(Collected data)
=-=-=
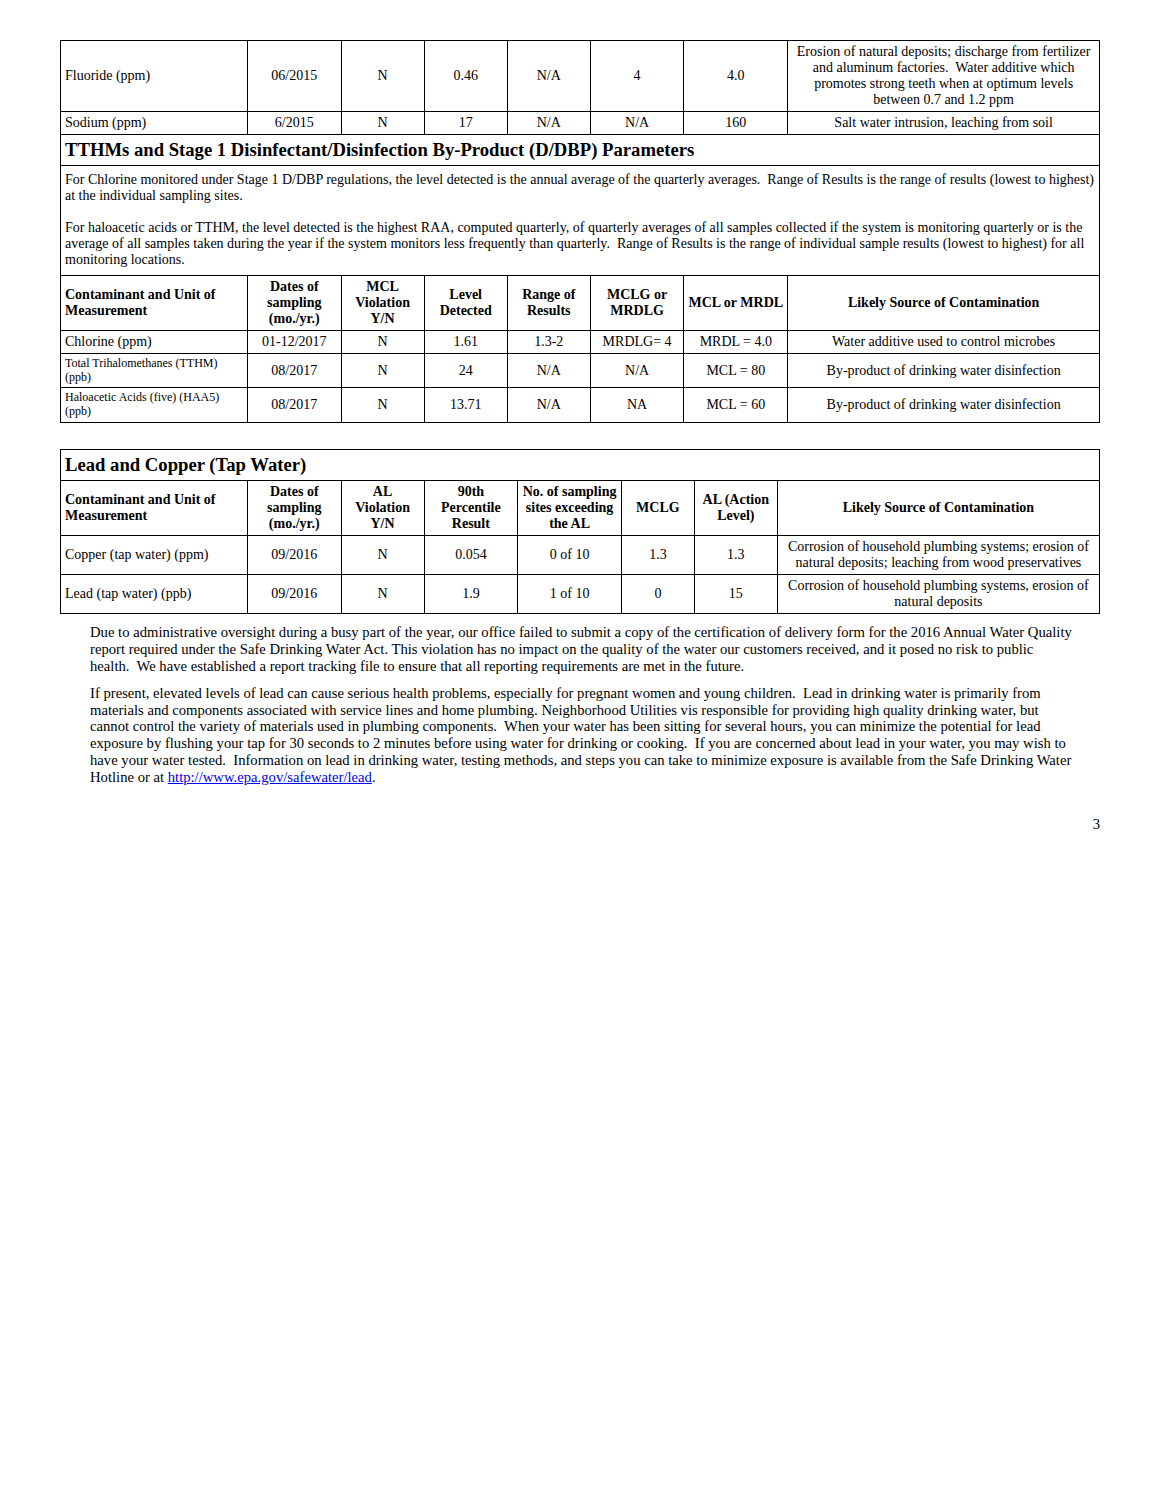| Fluoride (ppm) | 06/2015 | N | 0.46 | N/A | 4 | 4.0 | Erosion of natural deposits; discharge from fertilizer and aluminum factories. Water additive which promotes strong teeth when at optimum levels between 0.7 and 1.2 ppm |
| Sodium (ppm) | 6/2015 | N | 17 | N/A | N/A | 160 | Salt water intrusion, leaching from soil |
| TTHMs and Stage 1 Disinfectant/Disinfection By-Product (D/DBP) Parameters |
| For Chlorine monitored under Stage 1 D/DBP regulations, the level detected is the annual average of the quarterly averages. Range of Results is the range of results (lowest to highest) at the individual sampling sites. For haloacetic acids or TTHM, the level detected is the highest RAA, computed quarterly, of quarterly averages of all samples collected if the system is monitoring quarterly or is the average of all samples taken during the year if the system monitors less frequently than quarterly. Range of Results is the range of individual sample results (lowest to highest) for all monitoring locations. |
| Contaminant and Unit of Measurement | Dates of sampling (mo./yr.) | MCL Violation Y/N | Level Detected | Range of Results | MCLG or MRDLG | MCL or MRDL | Likely Source of Contamination |
| Chlorine (ppm) | 01-12/2017 | N | 1.61 | 1.3-2 | MRDLG= 4 | MRDL = 4.0 | Water additive used to control microbes |
| Total Trihalomethanes (TTHM) (ppb) | 08/2017 | N | 24 | N/A | N/A | MCL = 80 | By-product of drinking water disinfection |
| Haloacetic Acids (five) (HAA5) (ppb) | 08/2017 | N | 13.71 | N/A | NA | MCL = 60 | By-product of drinking water disinfection |
| Lead and Copper (Tap Water) |
| Contaminant and Unit of Measurement | Dates of sampling (mo./yr.) | AL Violation Y/N | 90th Percentile Result | No. of sampling sites exceeding the AL | MCLG | AL (Action Level) | Likely Source of Contamination |
| Copper (tap water) (ppm) | 09/2016 | N | 0.054 | 0 of 10 | 1.3 | 1.3 | Corrosion of household plumbing systems; erosion of natural deposits; leaching from wood preservatives |
| Lead (tap water) (ppb) | 09/2016 | N | 1.9 | 1 of 10 | 0 | 15 | Corrosion of household plumbing systems, erosion of natural deposits |
Due to administrative oversight during a busy part of the year, our office failed to submit a copy of the certification of delivery form for the 2016 Annual Water Quality report required under the Safe Drinking Water Act. This violation has no impact on the quality of the water our customers received, and it posed no risk to public health. We have established a report tracking file to ensure that all reporting requirements are met in the future.
If present, elevated levels of lead can cause serious health problems, especially for pregnant women and young children. Lead in drinking water is primarily from materials and components associated with service lines and home plumbing. Neighborhood Utilities vis responsible for providing high quality drinking water, but cannot control the variety of materials used in plumbing components. When your water has been sitting for several hours, you can minimize the potential for lead exposure by flushing your tap for 30 seconds to 2 minutes before using water for drinking or cooking. If you are concerned about lead in your water, you may wish to have your water tested. Information on lead in drinking water, testing methods, and steps you can take to minimize exposure is available from the Safe Drinking Water Hotline or at http://www.epa.gov/safewater/lead.
3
=-=-=
(Work instructions) Copy exactly the lines from the first line of the records above through the line with "from soil |", both included, and nothing else. Pictures stay out.

(Your solution)
| Fluoride (ppm) | 06/2015 | N | 0.46 | N/A | 4 | 4.0 | Erosion of natural deposits; discharge from fertilizer and aluminum factories. Water additive which promotes strong teeth when at optimum levels between 0.7 and 1.2 ppm |
| Sodium (ppm) | 6/2015 | N | 17 | N/A | N/A | 160 | Salt water intrusion, leaching from soil |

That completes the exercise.